If you have visited the Big Apple before, or simply find yourself uninterested in major tourist destinations, it might be time to get a different perspective of New York City.
Every city has its secrets, with some so well hidden that even the people who live there don’t know about them. These secrets make for interesting stories, memorable events, and different photos and souvenirs than the ones commonly displayed on social media. With that goal in mind, here are some unique things to see and do in New York City.
The Earth Room
The Earth Room is an art installation hidden in the trendy neighborhood of Soho. This second-floor room is home to a 22-inch layer of rich soil, spread over a 3,500 square-foot gallery style studio. It has been there since 1977 and weighs 280,000 lbs.
Curators regularly water the soil to maintain its damp, earthy appearance and aroma. To get into this art installation, you simply ring the buzzer to be let in. The best part? The Earth Room is a free exhibit.
The Broken Kilometer
Since you’re in the area, you might as well visit The Earth Room creator’s other art exhibit. In 1979, artist Walter de Maria followed up on his astounding 1977 exhibit by creating The Broken Kilometer. At 45-feet wide and 125-feet long, The Broken Kilometer consists of 500 polished brass cylinders placed in five parallel rows of 100.
This art piece is a tribute to De Maria’s Vertical Earth Kilometer installation in Germany, which was inserted one kilometer into the ground. Like The Earth Room, admission to this installation is free.
The High Line
The High Line is more than just a way to get from one point to another; it is an attraction in its own right. This walkway, constructed on an abandoned railroad track 30-feet in the air, spans from the Meatpacking District to Hell’s Kitchen. It offers beautiful views of the city from a different perspective than usual.

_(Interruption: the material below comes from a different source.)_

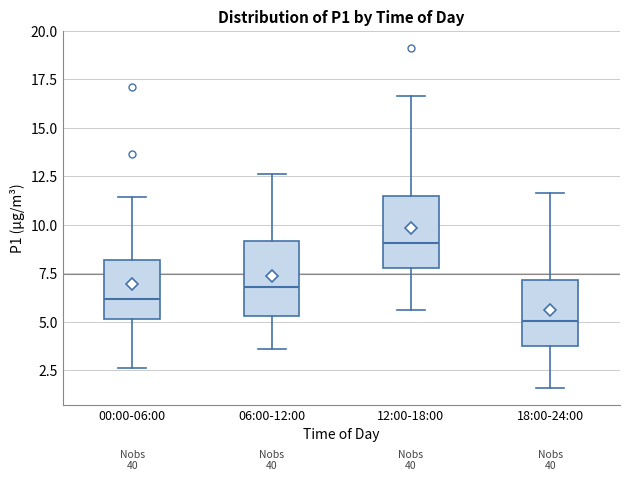

Reading left to right, transcribe this box plot: for each box, give where its median line is, the range the box spans, and where its two whiskers end, as read against the y-axis. The values are not printed on the chart, so give them approximately, as read against the axis.

00:00-06:00: median 6.0, box 5.0 to 8.0, whiskers 2.5 to 11.5
06:00-12:00: median 7.0, box 5.5 to 9.0, whiskers 3.5 to 12.5
12:00-18:00: median 9.0, box 8.0 to 11.5, whiskers 5.5 to 16.5
18:00-24:00: median 5.0, box 4.0 to 7.0, whiskers 1.5 to 11.5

The High Line is landscaped with lively greenery, adding a wonderful natural element to the cityscape. If you plan on traveling by foot, consider walking through the High Line.
The Old Stone House
The Old Stone House is a great spot for history buffs hitting the Big Apple, especially if kids are along for the ride. This replica of an old Dutch Farmhouse is a lasting tribute to the Battle of Long Island in 1776. Now, it is a community icon, complete with a playground and farmers market.
Entry is by donation and grants you access to local art displays, interactive tours, and various special events.
Another must-see spot for history buffs is Pier 54. This pier is shrouded in mystery and infamy due to its dark history. This is the spot where the Titanic was supposed to dock after its maiden voyage. It is also the pier from which the ill-fated Lusitania departed during World War One.
Pier 54 is now nothing more than a dilapidated gate. Recent attempts to purchase and develop the land have been met with strange setbacks and failures. This mysterious little spot is conveniently close to the High Line, should you wish to stop by.
In its past life, the Sphere once stood proudly in the World Trade Center. Despite experiencing extensive damage on that terrible day, the sculpture remained structurally intact. In doing so, it became a symbol of tenacity and hope.
The Sphere was temporarily moved to Battery Park and has since been relocated to Liberty Park where it will stay. This once piece of art and now monument is close to the 9/11 memorial site, both of which are worth visiting if you are sightseeing in Manhattan.
New York City is filled with secret art attractions and whispers of the past. What adventures will you stumble upon?